INFORMATION FOR PATIENTS — UpToDate offers two types of patient education materials, "The Basics" and "Beyond the Basics." The Basics patient education pieces are written in plain language, at the 5th to 6th grade reading level, and they answer the four or five key questions a patient might have about a given condition. These articles are best for patients who want a general overview and who prefer short, easy-to-read materials. Beyond the Basics patient education pieces are longer, more sophisticated, and more detailed. These articles are written at the 10th to 12th grade reading level and are best for patients who want in-depth information and are comfortable with some medical jargon.

Here are the patient education articles that are relevant to this topic. We encourage you to print or e-mail these topics to your patients. (You can also locate patient education articles on a variety of subjects by searching on "patient info" and the keyword(s) of interest.)

Basics topics (see "Patient education: High blood pressure in children (The Basics)")

Beyond the Basics topics (see "Patient education: High blood pressure in children (Beyond the Basics)")

SUMMARY AND RECOMMENDATIONS

Definition and importance – Hypertension (HTN) in childhood and adolescence contributes to premature cardiovascular disease (CVD). HTN is defined as follows (see 'Definition' above and 'Importance' above):

In children <13 years old, HTN is defined based upon blood pressure (BP) percentiles for sex, age, and height, as summarized in the tables (table 1 and table 2 and table 3).

In adolescents ≥13 years old, the definition is aligned with adult guidelines (table 1).

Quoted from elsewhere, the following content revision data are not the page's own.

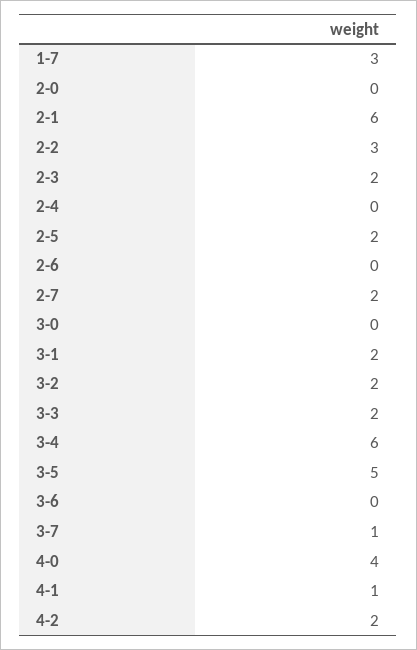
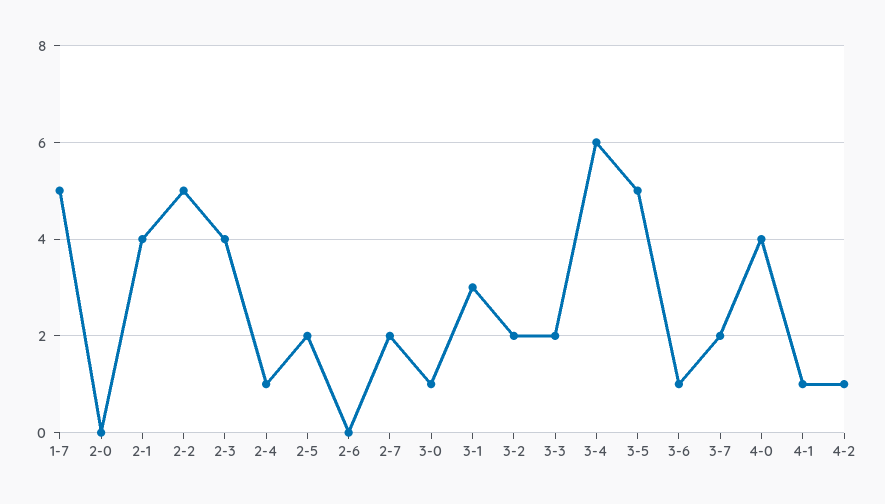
1-7: 3 -> 5
2-1: 6 -> 4
2-2: 3 -> 5
2-3: 2 -> 4
2-4: 0 -> 1
3-0: 0 -> 1
3-1: 2 -> 3
3-6: 0 -> 1
3-7: 1 -> 2
4-2: 2 -> 1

Goals of evaluation – The goals of the evaluation of a child or adolescent with HTN include:

Determine whether the patient is more likely to have primary (essential) or secondary HTN (table 4). Identify any treatable conditions that may be causing or contributing to HTN (table 5). Children with likely secondary HTN need further evaluation and management by a specialist experienced in childhood HTN. (See 'Secondary versus primary hypertension' above and 'Secondary hypertension' above.)

Identify other comorbid conditions or risk factors for early CVD (eg, obesity, dyslipidemia, diabetes mellitus) (table 6). (See "Overview of risk factors for development of atherosclerosis and early cardiovascular disease in childhood".)

Identify children for whom antihypertensive drug therapy is appropriate. (See "Nonemergent treatment of hypertension in children and adolescents", section on 'Who should be treated'.)

Initial evaluation – The initial evaluation includes the following steps which help establish whether the HTN is primary or secondary (table 4) (see 'Initial evaluation' above):

History and physical examination (table 7 and table 8) (see 'History and physical examination' above)

Laboratory tests, including (see 'Laboratory evaluation' above):

-Serum BUN, creatinine, electrolytes

-Lipid profile

-Urinalysis

-For obese children, testing should also include hemoglobin A1c and alanine transaminase

-If drug abuse is suspected, testing should also include drug screening

Kidney ultrasound – We obtain a kidney ultrasound in all patients referred to our center for evaluation of HTN; other centers perform ultrasound selectively in patients presenting with HTN at a young age (<6 years) or if there is laboratory evidence of kidney disease (abnormal kidney function tests or urinalysis). (See 'Kidney ultrasound' above.)

Echocardiography – If pharmacologic antihypertensive therapy is being considered, an echocardiogram should be obtained to assess for left ventricular hypertrophy (LVH), which is the most prominent manifestation of end-organ damage from HTN. (See 'Echocardiography' above.)

Further evaluation for underlying causes – If the history, physical examination, and initial laboratory evaluation suggest a secondary cause of HTN (table 4 and table 5), further evaluation to determine the underlying etiology may be warranted. Depending on the results of the initial evaluation, this may include renal imaging studies (eg, renal scans or arteriogram); measurement of plasma renin, aldosterone, and plasma and urine catecholamines; and/or sleep study. (See 'Secondary hypertension' above.)